The online version of the story also omits the photo showing us and the remains of our lunch (I wanted to clear the tray, but the photographer said “no”), but through the miracle of modern technology, I can repair that omission.

15 minutes of fame (after lunch): From the San Jose Mercury News, 9 November 2000, page 17A.  Reprinted without permission.And, of course, the online version will vanish in a day or so, while the paper version will live on in landfills for centuries to come. So I’ve captured the online version here, complete with original typos.

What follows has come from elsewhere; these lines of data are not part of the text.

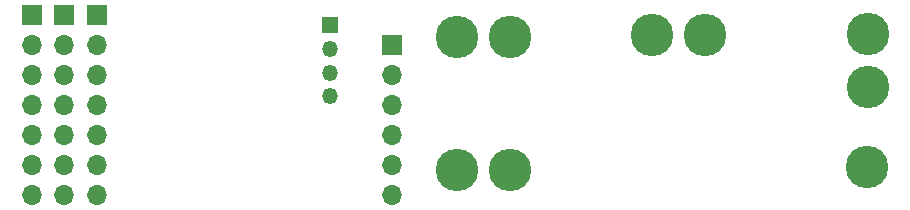
<source format=gbr>
%TF.GenerationSoftware,KiCad,Pcbnew,(6.0.7)*%
%TF.CreationDate,2023-08-08T19:22:38-05:00*%
%TF.ProjectId,PowerDistrubutionBoard,506f7765-7244-4697-9374-727562757469,rev?*%
%TF.SameCoordinates,Original*%
%TF.FileFunction,Soldermask,Bot*%
%TF.FilePolarity,Negative*%
%FSLAX46Y46*%
G04 Gerber Fmt 4.6, Leading zero omitted, Abs format (unit mm)*
G04 Created by KiCad (PCBNEW (6.0.7)) date 2023-08-08 19:22:38*
%MOMM*%
%LPD*%
G01*
G04 APERTURE LIST*
%ADD10C,3.600000*%
%ADD11R,1.700000X1.700000*%
%ADD12O,1.700000X1.700000*%
%ADD13R,1.350000X1.350000*%
%ADD14O,1.350000X1.350000*%
G04 APERTURE END LIST*
D10*
%TO.C,S1*%
X171750000Y-99750000D03*
%TD*%
D11*
%TO.C,J6*%
X101000000Y-86840000D03*
D12*
X101000000Y-89380000D03*
X101000000Y-91920000D03*
X101000000Y-94460000D03*
X101000000Y-97000000D03*
X101000000Y-99540000D03*
X101000000Y-102080000D03*
%TD*%
D11*
%TO.C,J4*%
X106500000Y-86840000D03*
D12*
X106500000Y-89380000D03*
X106500000Y-91920000D03*
X106500000Y-94460000D03*
X106500000Y-97000000D03*
X106500000Y-99540000D03*
X106500000Y-102080000D03*
%TD*%
D10*
%TO.C,T2*%
X137000000Y-88750000D03*
X141500000Y-88750000D03*
%TD*%
D11*
%TO.C,J2*%
X131500000Y-89400000D03*
D12*
X131500000Y-91940000D03*
X131500000Y-94480000D03*
X131500000Y-97020000D03*
X131500000Y-99560000D03*
X131500000Y-102100000D03*
%TD*%
D10*
%TO.C,T3*%
X171780000Y-93000000D03*
X171780000Y-88500000D03*
%TD*%
D13*
%TO.C,J1*%
X126250000Y-87750000D03*
D14*
X126250000Y-89750000D03*
X126250000Y-91750000D03*
X126250000Y-93750000D03*
%TD*%
D10*
%TO.C,T4*%
X153500000Y-88530000D03*
X158000000Y-88530000D03*
%TD*%
D11*
%TO.C,J5*%
X103750000Y-86840000D03*
D12*
X103750000Y-89380000D03*
X103750000Y-91920000D03*
X103750000Y-94460000D03*
X103750000Y-97000000D03*
X103750000Y-99540000D03*
X103750000Y-102080000D03*
%TD*%
D10*
%TO.C,T1*%
X137000000Y-100000000D03*
X141500000Y-100000000D03*
%TD*%
M02*

</source>
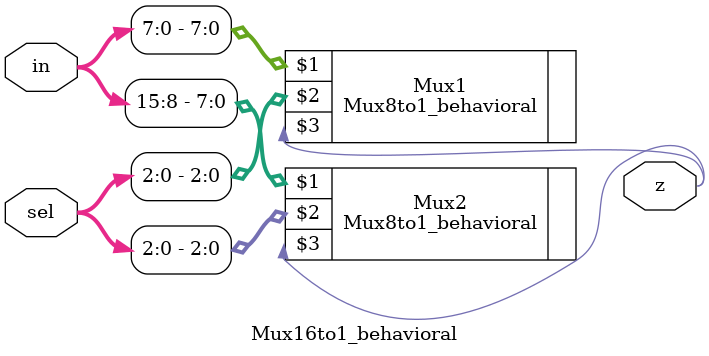
<source format=v>
module Mux16to1_behavioral(
			   input [15:0] in,
			   input [3:0] sel,
			   output reg z);

//instantiating the moduke by order list to Mux8to1

Mux8to1_behavioral Mux1(in[7:0],sel[2:0], z); // for select line 0 to 7 
Mux8to1_behavioral Mux2(in[15:8],sel[2:0],z); // for select line 8 to 15
endmodule
</source>
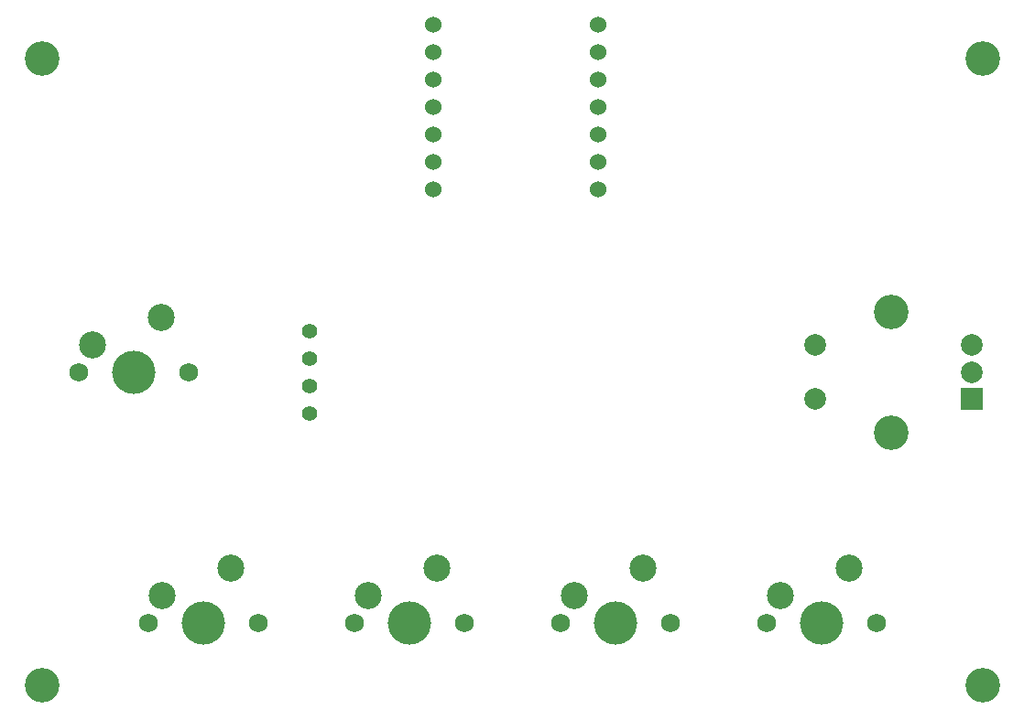
<source format=gbs>
%TF.GenerationSoftware,KiCad,Pcbnew,9.0.7*%
%TF.CreationDate,2026-01-03T15:51:30+01:00*%
%TF.ProjectId,Hackpad,4861636b-7061-4642-9e6b-696361645f70,rev?*%
%TF.SameCoordinates,Original*%
%TF.FileFunction,Soldermask,Bot*%
%TF.FilePolarity,Negative*%
%FSLAX46Y46*%
G04 Gerber Fmt 4.6, Leading zero omitted, Abs format (unit mm)*
G04 Created by KiCad (PCBNEW 9.0.7) date 2026-01-03 15:51:30*
%MOMM*%
%LPD*%
G01*
G04 APERTURE LIST*
%ADD10C,1.400000*%
%ADD11C,1.750000*%
%ADD12C,4.000000*%
%ADD13C,2.500000*%
%ADD14C,3.200000*%
%ADD15R,2.000000X2.000000*%
%ADD16C,2.000000*%
%ADD17C,1.524000*%
G04 APERTURE END LIST*
D10*
%TO.C,OL1*%
X95750000Y-99190000D03*
X95750000Y-101730000D03*
X95750000Y-104270000D03*
X95750000Y-106810000D03*
%TD*%
D11*
%TO.C,SW2*%
X99895000Y-126206250D03*
D12*
X104975000Y-126206250D03*
D11*
X110055000Y-126206250D03*
D13*
X101165000Y-123666250D03*
X107515000Y-121126250D03*
%TD*%
D14*
%TO.C,REF\u002A\u002A*%
X71000000Y-74000000D03*
%TD*%
D11*
%TO.C,SW1*%
X80845000Y-126206250D03*
D12*
X85925000Y-126206250D03*
D11*
X91005000Y-126206250D03*
D13*
X82115000Y-123666250D03*
X88465000Y-121126250D03*
%TD*%
D15*
%TO.C,SW6*%
X157000000Y-105500000D03*
D16*
X157000000Y-100500000D03*
X157000000Y-103000000D03*
D14*
X149500000Y-108600000D03*
X149500000Y-97400000D03*
D16*
X142500000Y-100500000D03*
X142500000Y-105500000D03*
%TD*%
D14*
%TO.C,REF\u002A\u002A*%
X158000000Y-74000000D03*
%TD*%
D17*
%TO.C,U1*%
X107220000Y-70880000D03*
X107220000Y-73420000D03*
X107220000Y-75960000D03*
X107220000Y-78500000D03*
X107220000Y-81040000D03*
X107220000Y-83580000D03*
X107220000Y-86120000D03*
X122460000Y-86120000D03*
X122460000Y-83580000D03*
X122460000Y-81040000D03*
X122460000Y-78500000D03*
X122460000Y-75960000D03*
X122460000Y-73420000D03*
X122460000Y-70880000D03*
%TD*%
D14*
%TO.C,REF\u002A\u002A*%
X158000000Y-132000000D03*
%TD*%
D11*
%TO.C,SW5*%
X74420000Y-103000000D03*
D12*
X79500000Y-103000000D03*
D11*
X84580000Y-103000000D03*
D13*
X75690000Y-100460000D03*
X82040000Y-97920000D03*
%TD*%
D11*
%TO.C,SW4*%
X137995000Y-126206250D03*
D12*
X143075000Y-126206250D03*
D11*
X148155000Y-126206250D03*
D13*
X139265000Y-123666250D03*
X145615000Y-121126250D03*
%TD*%
D14*
%TO.C,REF\u002A\u002A*%
X71000000Y-132000000D03*
%TD*%
D11*
%TO.C,SW3*%
X118945000Y-126206250D03*
D12*
X124025000Y-126206250D03*
D11*
X129105000Y-126206250D03*
D13*
X120215000Y-123666250D03*
X126565000Y-121126250D03*
%TD*%
M02*

</source>
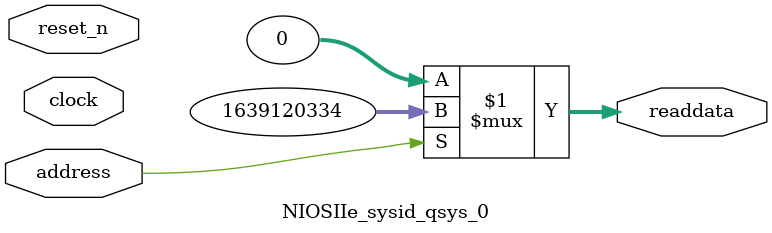
<source format=v>



// synthesis translate_off
`timescale 1ns / 1ps
// synthesis translate_on

// turn off superfluous verilog processor warnings 
// altera message_level Level1 
// altera message_off 10034 10035 10036 10037 10230 10240 10030 

module NIOSIIe_sysid_qsys_0 (
               // inputs:
                address,
                clock,
                reset_n,

               // outputs:
                readdata
             )
;

  output  [ 31: 0] readdata;
  input            address;
  input            clock;
  input            reset_n;

  wire    [ 31: 0] readdata;
  //control_slave, which is an e_avalon_slave
  assign readdata = address ? 1639120334 : 0;

endmodule



</source>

The New Yorker did better on accuracy when they did a story on “where e-mail goes” — their fact checkers called several times, once to verify that you could, indeed, see mountains when sitting in the IBM Almaden cafeteria. On the other hand, they didn’t like my actual title (Senior Technical Staff Member) and had me make up something slightly crisper (and I’ve forgotten what I made up), so you can’t rely on them 100%, either!

Free Ice Cream

We had a Webvan delivery this morning — as always, they were on time and courteous. Unlike previous deliveries, though, this time the ice cream was very soft; the driver said it had been in the freezer compartment on the truck, but “maybe there was no dry ice”. I called to complain, and the customer service rep immediately credited our account for the price of the ice cream and said she’d check with the warehouse to make sure they’re putting dry ice on the trucks. I’d really rather have had the ice cream arrive solidly frozen, though — tonight, we’ll have to do a quality assurance test on it.